● **文本节选**
________

一个非负整数数列A, 求 Ai xor Aj (1≤i<j≤n) 的前k小. (2≤n≤10^5, 1≤k≤min{2.5*10^5, n*(n-1)/2}) 和 <NOI 2010 超级钢琴> 类似. 用堆维护五元组 (x, l, r, j, v), 表示x与A[l..r]中的A[j]异或, 得到最小值v. 每从堆顶取出一个五元组, 就新加入两个 (如果存在): (x, l, j-1, j', v'), (x, j+1, r, j'', v'').
求v用可持久化Trie实现. 但是本题还要求对应的下标j, 所以在Trie的叶子结点加一个时间戳.
{% raw %}
#include <bits/stdc++.h>
#define Rep(i, a, b) for (int i = (a), i##_ = (b); i < i##_; ++i)
#define For(i, a, b) for (int i = (a), i##_ = (b); i <= i##_; ++i)
#define Down(i, a, b) for (int i = (a), i##_ = (b); i >= i##_; --i)
#define bin(x, k) ((x)>>(k)&1)
using namespace std;
const int D = 31, MAX_N = 1e5;
struct Node {
Node* ch[2];
int v, t;
} nodes[(D+1)*MAX_N+1], * nil = nodes, * root[MAX_N+1] = {nil};
inline Node* new_node(const Node& x)
{
static Node* cur = nodes + 1;
*cur = x;
return cur++;
}
void insert(Node* &o, Node* p, int x, int k, int tm)
{
o = new_node(*p);
++o->v;
if (k < 0) return o->t = tm, void();
int b = bin(x, k);
insert(o->ch[b], p->ch[b], x, k-1, tm);
}
int query(Node* o, Node* p, int x, int k, int& tm)
{
if (k < 0) return tm = o->t, 0;
int b = bin(x, k);
return o->ch[b] - p->ch[b] ? query(o->ch[b], p->ch[b], x, k-1, tm)
: 1<<k | query(o->ch[b^1], p->ch[b^1], x, k-1, tm);
}
inline void init()
{
*nil = (Node){{nil, nil}, 0, 0};
}
struct Five {
int x, l, r, j, v;
Five(int x1, int l1, int r1): x(x1), l(l1), r(r1)
{
v = query(root[r], root[l-1], x, D-1, j);
}
bool operator>(const Five& rhs) const
{
return v > rhs.v;
}
};
int A[MAX_N+1];
priority_queue<Five, vector<Five>, greater<Five> > Q;
int main()
{
int n, k;
scanf("%d%d", &n, &k);
init();
For (i, 1, n) {
scanf("%d", &A[i]);
insert(root[i], root[i-1], A[i], D-1, i);
}
For (i, 2, n)
Q.push(Five(A[i], 1, i-1));
For (i, 1, k) {
Five f = Q.top();
Q.pop();
printf("%d", f.v);
if (i != k) putchar(' ');
if (f.j > f.l)
Q.push(Five(f.x, f.l, f.j-1));
if (f.j < f.r)
Q.push(Five(f.x, f.j+1, f.r));
}
return 0;
}
{% endraw %}

________

● **练习题目**
**A)** 这篇关于异或前k小的题解用堆维护的五元组写作什么？
**B)** 请照抄这篇异或前k小题解中的一段，从“#define bin(x, k)”开始，一直到“new_node(const Node& x)”为止。

[数据集节选]
________

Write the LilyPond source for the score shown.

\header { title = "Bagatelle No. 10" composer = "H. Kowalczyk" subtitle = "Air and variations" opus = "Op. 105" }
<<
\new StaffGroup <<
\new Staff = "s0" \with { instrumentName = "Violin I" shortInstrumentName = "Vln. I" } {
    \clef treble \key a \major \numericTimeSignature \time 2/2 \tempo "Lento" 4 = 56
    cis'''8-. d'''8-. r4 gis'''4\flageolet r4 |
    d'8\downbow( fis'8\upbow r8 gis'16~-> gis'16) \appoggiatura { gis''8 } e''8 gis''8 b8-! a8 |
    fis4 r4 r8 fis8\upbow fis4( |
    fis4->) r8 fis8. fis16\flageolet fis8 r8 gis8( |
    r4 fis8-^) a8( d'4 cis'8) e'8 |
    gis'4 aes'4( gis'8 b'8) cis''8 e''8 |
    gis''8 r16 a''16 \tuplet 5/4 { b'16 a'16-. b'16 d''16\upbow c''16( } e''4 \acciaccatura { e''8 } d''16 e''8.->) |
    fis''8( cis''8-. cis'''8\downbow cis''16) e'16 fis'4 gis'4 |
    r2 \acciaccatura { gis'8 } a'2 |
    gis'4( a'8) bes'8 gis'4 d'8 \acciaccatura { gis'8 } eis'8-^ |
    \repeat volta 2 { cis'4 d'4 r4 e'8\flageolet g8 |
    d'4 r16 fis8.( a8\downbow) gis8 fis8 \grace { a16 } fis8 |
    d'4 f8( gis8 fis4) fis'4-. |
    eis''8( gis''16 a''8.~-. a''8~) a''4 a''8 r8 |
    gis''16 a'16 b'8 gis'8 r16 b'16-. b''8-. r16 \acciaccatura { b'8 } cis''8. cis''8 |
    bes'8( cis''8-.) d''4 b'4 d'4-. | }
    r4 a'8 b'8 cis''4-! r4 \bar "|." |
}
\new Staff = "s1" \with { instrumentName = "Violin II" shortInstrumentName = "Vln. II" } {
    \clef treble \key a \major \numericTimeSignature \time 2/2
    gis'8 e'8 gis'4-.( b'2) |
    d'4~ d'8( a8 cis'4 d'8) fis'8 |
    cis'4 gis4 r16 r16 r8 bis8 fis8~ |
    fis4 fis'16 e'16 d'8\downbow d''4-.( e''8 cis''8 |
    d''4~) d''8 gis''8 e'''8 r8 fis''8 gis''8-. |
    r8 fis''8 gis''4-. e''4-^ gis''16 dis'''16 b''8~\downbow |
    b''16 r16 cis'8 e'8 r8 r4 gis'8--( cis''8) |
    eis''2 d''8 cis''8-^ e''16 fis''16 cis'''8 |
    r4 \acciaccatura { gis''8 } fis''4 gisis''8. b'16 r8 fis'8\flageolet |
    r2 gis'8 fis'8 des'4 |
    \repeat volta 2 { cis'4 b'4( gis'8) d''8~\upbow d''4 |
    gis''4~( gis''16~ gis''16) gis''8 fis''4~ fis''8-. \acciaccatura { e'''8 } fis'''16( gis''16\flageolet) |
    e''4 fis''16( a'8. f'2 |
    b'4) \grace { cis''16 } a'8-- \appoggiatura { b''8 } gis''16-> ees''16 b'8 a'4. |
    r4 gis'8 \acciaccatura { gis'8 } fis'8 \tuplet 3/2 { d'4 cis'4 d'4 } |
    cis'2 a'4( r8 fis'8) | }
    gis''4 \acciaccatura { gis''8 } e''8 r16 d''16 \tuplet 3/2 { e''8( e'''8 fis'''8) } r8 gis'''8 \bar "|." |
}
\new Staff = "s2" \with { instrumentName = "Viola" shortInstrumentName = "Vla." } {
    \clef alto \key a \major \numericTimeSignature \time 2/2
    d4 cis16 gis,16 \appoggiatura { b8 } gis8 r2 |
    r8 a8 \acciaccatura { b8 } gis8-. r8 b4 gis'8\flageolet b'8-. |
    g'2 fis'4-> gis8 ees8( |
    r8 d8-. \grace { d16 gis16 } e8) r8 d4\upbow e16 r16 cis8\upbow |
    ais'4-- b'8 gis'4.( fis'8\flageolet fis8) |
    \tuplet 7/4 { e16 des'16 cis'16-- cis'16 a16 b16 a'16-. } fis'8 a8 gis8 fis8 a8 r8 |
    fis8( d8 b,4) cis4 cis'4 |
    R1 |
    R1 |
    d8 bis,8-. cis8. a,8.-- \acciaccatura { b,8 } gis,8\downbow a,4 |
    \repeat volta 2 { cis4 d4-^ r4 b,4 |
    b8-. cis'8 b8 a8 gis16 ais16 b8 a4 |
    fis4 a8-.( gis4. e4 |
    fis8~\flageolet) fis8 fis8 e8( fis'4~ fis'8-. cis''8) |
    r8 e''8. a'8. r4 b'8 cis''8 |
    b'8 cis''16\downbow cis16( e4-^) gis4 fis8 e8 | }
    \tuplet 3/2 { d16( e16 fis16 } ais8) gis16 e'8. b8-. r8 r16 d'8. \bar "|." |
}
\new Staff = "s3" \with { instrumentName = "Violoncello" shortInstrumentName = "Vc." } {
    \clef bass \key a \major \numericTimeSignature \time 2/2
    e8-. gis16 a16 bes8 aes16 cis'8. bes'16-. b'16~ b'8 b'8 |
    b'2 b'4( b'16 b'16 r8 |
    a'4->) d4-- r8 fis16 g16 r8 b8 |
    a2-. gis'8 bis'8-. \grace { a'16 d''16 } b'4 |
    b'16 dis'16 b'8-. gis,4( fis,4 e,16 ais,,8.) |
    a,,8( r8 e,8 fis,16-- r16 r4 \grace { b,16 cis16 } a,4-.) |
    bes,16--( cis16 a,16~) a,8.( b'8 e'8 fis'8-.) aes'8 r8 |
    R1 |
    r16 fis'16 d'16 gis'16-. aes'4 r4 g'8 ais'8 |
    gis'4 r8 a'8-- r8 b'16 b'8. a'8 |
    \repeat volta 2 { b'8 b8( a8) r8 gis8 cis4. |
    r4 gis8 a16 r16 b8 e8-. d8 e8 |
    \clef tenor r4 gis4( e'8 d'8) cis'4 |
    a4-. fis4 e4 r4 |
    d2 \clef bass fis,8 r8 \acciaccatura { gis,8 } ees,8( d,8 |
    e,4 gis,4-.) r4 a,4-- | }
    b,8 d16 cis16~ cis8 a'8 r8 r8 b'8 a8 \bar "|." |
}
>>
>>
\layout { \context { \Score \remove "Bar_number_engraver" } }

________

● **完整答案**
**A)** (x, l, r, j, v)

**B)**
#define bin(x, k) ((x)>>(k)&1)
using namespace std;
const int D = 31, MAX_N = 1e5;
struct Node {
Node* ch[2];
int v, t;
} nodes[(D+1)*MAX_N+1], * nil = nodes, * root[MAX_N+1] = {nil};
inline Node* new_node(const Node& x)